A Polish cleaner has been jailed for 20 years today for murdering her elderly employer and going on a shopping spree with the widow's bank cards.
It took Jolanta Kalinowsica just a week to empty 94-year-old Thea Zaudy's bank account of 10,000 pounds after she strangled her.
Kalinowsica attacked the “frail” pensioner in her home, stamping on her body as she lay on the floor.
With the help of her son Adrian Ryszard Lis, Kalinowsica, 41, then stuffed her Jewish employer's body into a suitcase and disposed of it in July last year.
Mrs Zaudy fled to Britain with her husband during the Second World War to escape Nazi Germany and the Holocaust.
The couple had no children and after her husband's death Mrs Zaudy was left with no close family.
But she maintained a close circle of friends and, despite her age, lived independently in a flat in Notting Hill.
Before her husband's death, the couple ran a carpet shop and Oxford Crown Court heard that Mrs Zaudy was "very comfortably well-off".
Police believe that Mrs Zaudy discovered Kalinowsica stealing money from the large stash of cash she kept in the house and a confrontation ensued.
Kalinowsica, Lis and his unwitting girlfriend, Monilca Sienkiewicz, took the suitcase on a London Underground train before being driven to Milton Common near Oxford, where they dumped the body in a field and set light to it.
A jury today found Kalinowsica, from Cavendish Avenue, Ealing, west London, guilty of murdering Mrs Zaudy.
Lis, 23, of the same address, was found guilty of assisting an offender in the disposal of a body.
Miss Sienkiewicz, 19, of the same address, was cleared of assisting an offender by removing evidence and by the removal of a body.
Lukasz Gadja, 25, also from Ealing, was also cleared of assisting an offender by removing a body.
Mrs Zaudy's charred remains were found in a field the day after Kalinowsica and Lis dumped it.
Police initially issued an appeal for help in identifying the body, which was obviously that of an elderly woman.
But it was not until Mrs Zaudy's worried bridge partners reported her missing that officers could put the pieces together.
The pensioner had been strangled in her own flat and kicked and stamped on as she lay on the floor.
After the killing, Kalinowsica bought cleaning products with Mrs Zaudy's own cash cards and scrubbed the flat clean of all traces.
During the three-and-a-half-week trial, the jury saw CCTV footage of Kalinowsica and Lis, accompanied by Miss Sienkiewicz, lugging a heavy suitcase away from Mrs Zaudy's flat.
But the jury heard that Miss Sienkiewicz had no idea of what the suitcase really contained and thought they were helping Kalinowsica carry wet blankets home to dry.
The trio took a Tube train to Ealing Broadway, where they met Mr Gadja, who was waiting to collect them in his car.
He had been told that Kalinowsica had been "paid good money" to destroy some documents and thought that the suitcase contained these papers.
Miss Sienkiewicz went home none the wiser about what her boyfriend and his mother were doing and the remaining three drove down the M40 to Oxfordshire.
Kalinowsica, who denied the charges against her, told the court that before her death Mrs Zaudy had built up a large debt while playing bridge.
She said the elderly woman demanded to borrow ?10,000 from her cleaner to pay the debt.
In return, she said, Mrs Zaudy allowed her to use her bank cards to recoup the borrowed money.
But the jury rejected her explanation and Judge Hall sentenced her today to life in prison with a minimum term of 20 years.
He said: “The jury have convicted you on overwhelming evidence of the murder of Thea Zaudy.
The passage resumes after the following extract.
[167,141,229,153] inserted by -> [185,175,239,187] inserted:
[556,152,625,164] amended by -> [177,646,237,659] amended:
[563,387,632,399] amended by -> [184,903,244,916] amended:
She was a defenceless, frail, elderly lady who was otherwise very much on the ball.
"Having killed her, you went out and spent all her money in a spree of spending.
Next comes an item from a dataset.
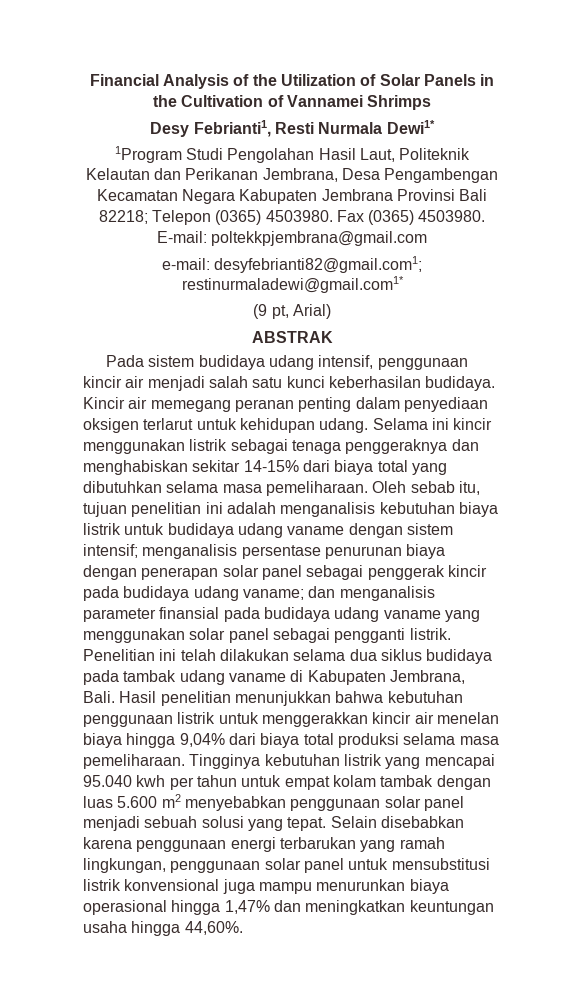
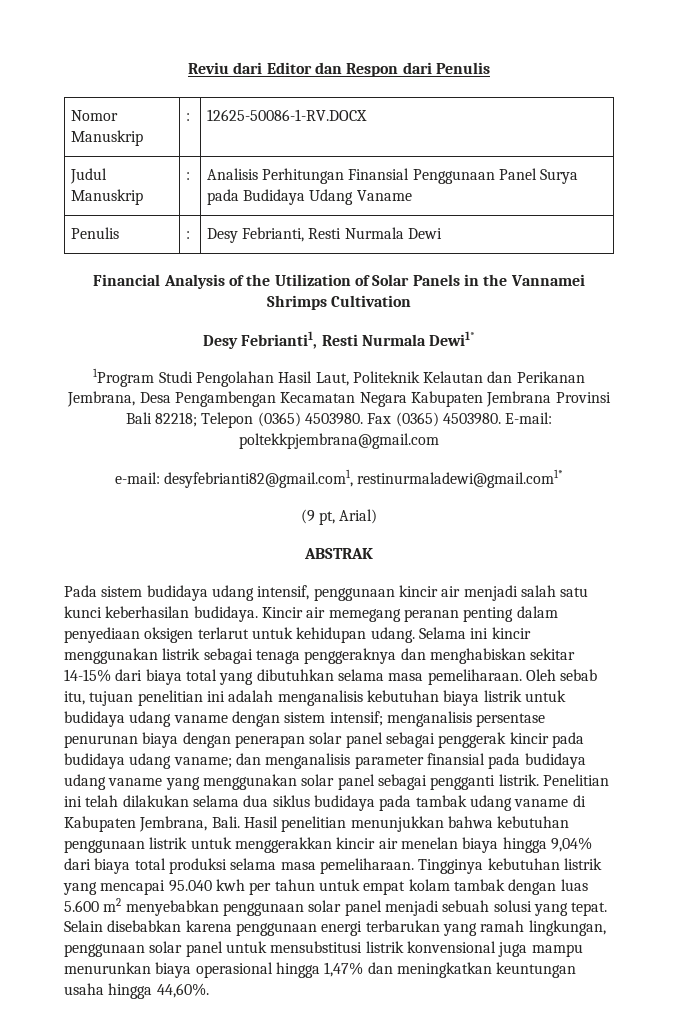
(89, 80) none -> [188,62,490,77] [70,110,118,121] [70,130,143,146] [185,113,190,121] [206,109,367,121] [69,168,107,184] [70,189,143,205] [185,172,190,180] [206,168,579,184] [206,189,412,205] [70,227,119,239] [185,231,190,239] [206,227,443,243] Reviu dari Editor dan Respon dari Penulis // Nomor Manuskrip | : | 12625-50086-1-RV.DOCX // Judul Manuskrip | : | Analisis Perhitungan Finansial Penggunaan Panel Surya pada Budidaya Udang Vaname // Penulis | : | Desy Febrianti, Resti Nurmala Dewi //
[181,95,284,107] Cultivation of -> (508, 280) none
(432, 102) none -> [331,295,412,307] Cultivation
[214,256,423,273] desyfebrianti82@gmail.com1; -> [164,469,353,488] desyfebrianti82@gmail.com1,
“The killing was utterly callous and thereafter you have been devious and manipulative in the way you got other people to help you.”
Sentencing Lis to four years, half of which will be served on parole, Judge Hall said: “I have no doubt that your mother was the driving force behind this terrible catalogue of events.
“You are no angel but I'm not sure how much of a devil you are. I think you were drawn into this by your mother.”